Music Videos That Cost Tens of Dollars
Cheesy, Weird, Catchy, Sexy-
August 13th, 20091986Nothing says “trying to save a couple of ducats” like casting possibly real homeless people in your music video. (Even if they’re actors, they’re still saving on wardrobe.) Wind machine rental seems to have been a fixed cost when it came to 1980s music videos, and I think the makers of “Rise” offset it by filming on laundry/carpet agitation day.
Am I the only person totally creeped out by music videos where someone with strange hair stares at me through the TV screen in such a way to imply that he’s trying to make some sort of deep emotional connection?
I have it on good authority that the songs odd lyrics are about South African apartheid. Certainly a worthy cause, but I wonder if such songs are well on the way to seeming as quaint as Little Orphan Annie ranting against FDR.
-

Do you want to find the exact video that heralded the end of the 1980s? You could make the argument that this is it. Perhaps the last great “love sucks” song, a genre that infested the 80s like “dead boyfriend” songs infested the 1950s. You can tell the people who made this video didn’t have their hearts in it. As I remember it, the occasional out-of-sync vocals were a feature of the video on TV, not just because it’s streaming now.
I really liked Jane Child’s self-titled album. It’s too bad that the music press at the time couldn’t seem to get past the fact that she had a nose ring and dreadlocks.
-

Admittedly, this video cost more than tens of dollars. In fact, I believe it was the first video ever to cost $1 million to make. What I find amazing is that they made it at all. What the hell is the deal with the windmill? The fire pots? The legions of dancing post-apocalyptic mutants? The guy with the faux-hawk doing the funky chicken?
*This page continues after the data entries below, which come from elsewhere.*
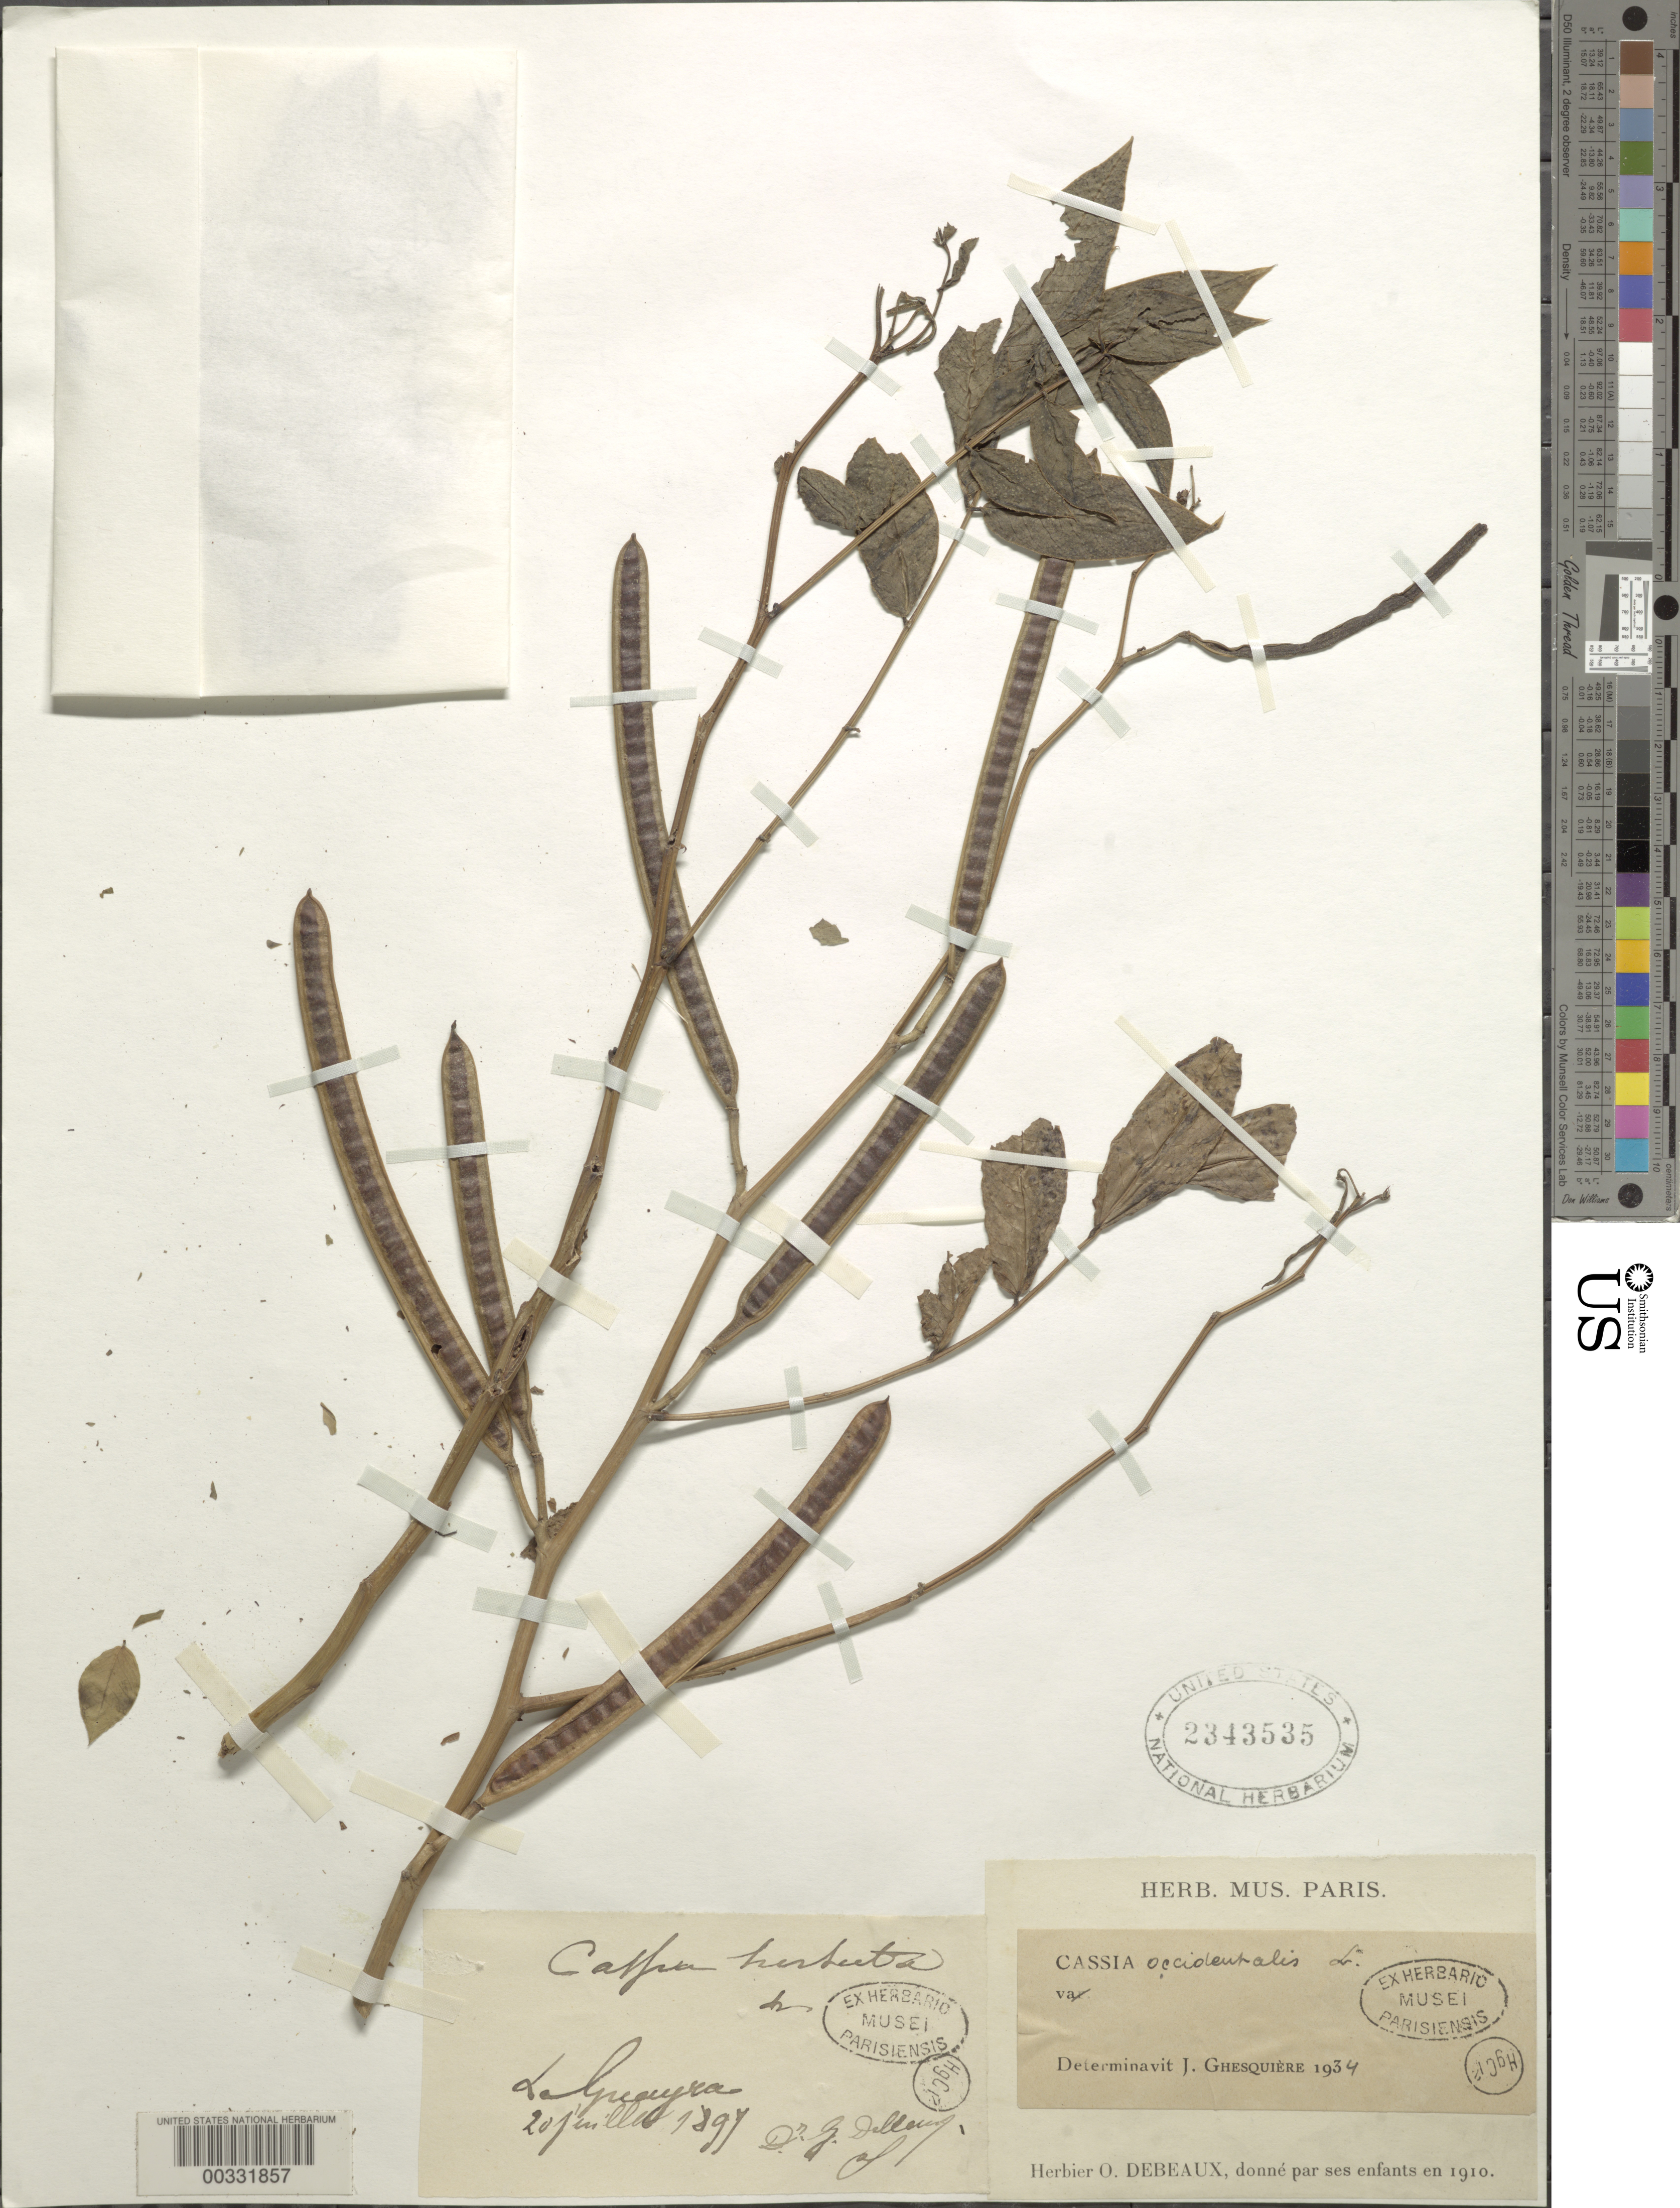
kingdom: Plantae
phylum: Tracheophyta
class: Magnoliopsida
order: Fabales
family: Fabaceae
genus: Senna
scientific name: Senna occidentalis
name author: (L.) Link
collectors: G. Dellong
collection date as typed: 20 Jul 1897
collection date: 1897-07-20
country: Colombia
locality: La Guayra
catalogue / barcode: US 2343535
It’s like the world was destroyed in a nuclear war, and society was rebuilt based on the principles of the only surviving document from the Before Times, that document being the ‘Satan’s Alley’ Broadway show from Staying Alive (1983).
Special props to the profoundly creepy animatronic head. It’s a very special prop indeed.
-

Add together the worst parts of that Toto video, a former sample band with an Illuminatus! Trilogy obsession, sets and a costumes apparently inspired by the Japanese space opera Message from Space (1978), and Tammy Wynette, and what do you get besides a combination of words never before used together in all of human history? This K.L.F. video.
If you’re wondering, the actual members of The K.L.F. are the guys dressed like Evil’s henchmen in Time Bandits (1981).
-

Things I learned from this video:
- Librarians can stamp your passport.
- This may be because Africa only exists in books. Or possibly in dusty libraries.
- Dusty libraries use oil lamps and electric lamps at the same time.
- Playing keyboard for an easy listening band is so hard you need to wear sweatbands.
- Wild dogs look for “solitary company.” Not good with oxymorons, those wild dogs.
- “Kilimanjaro rises like Olympus over the Serengeti.” So Olympus is in Africa too?
- “Serengeti” is hard to fit into a song meter.
-

I’ve never heard of Scatterbrain before, but the lead singer looks kinda like David Lee Roth, if David Lee Roth were affordable enough that he got hired to do Bar Mitzvahs.
-

Holy crap! The Corinthian!At 0:44 – I love how they put a bar over the glasses in the “reflections,” presumably because the recursion was causing feedback.
-

Today’s budget tip: a twenty-foot long segment of pipe looks twice as a long if you’re filmed walking down it in two completely different outfits.
-

Because sometimes one androgynous keyboard player just isn’t enough.
-

Did you know Shakira is a recording artist? It’s true! She has albums and everything. And here I thought she was just my every fetish come magically to life.
I have no idea what this song is about. All that really matters is that it led to this video, inspired in equal measures by anime, Goth fashion, and David Lynch movies.
At 2:31 in — is that a product placement? Or is Shakira a were-car?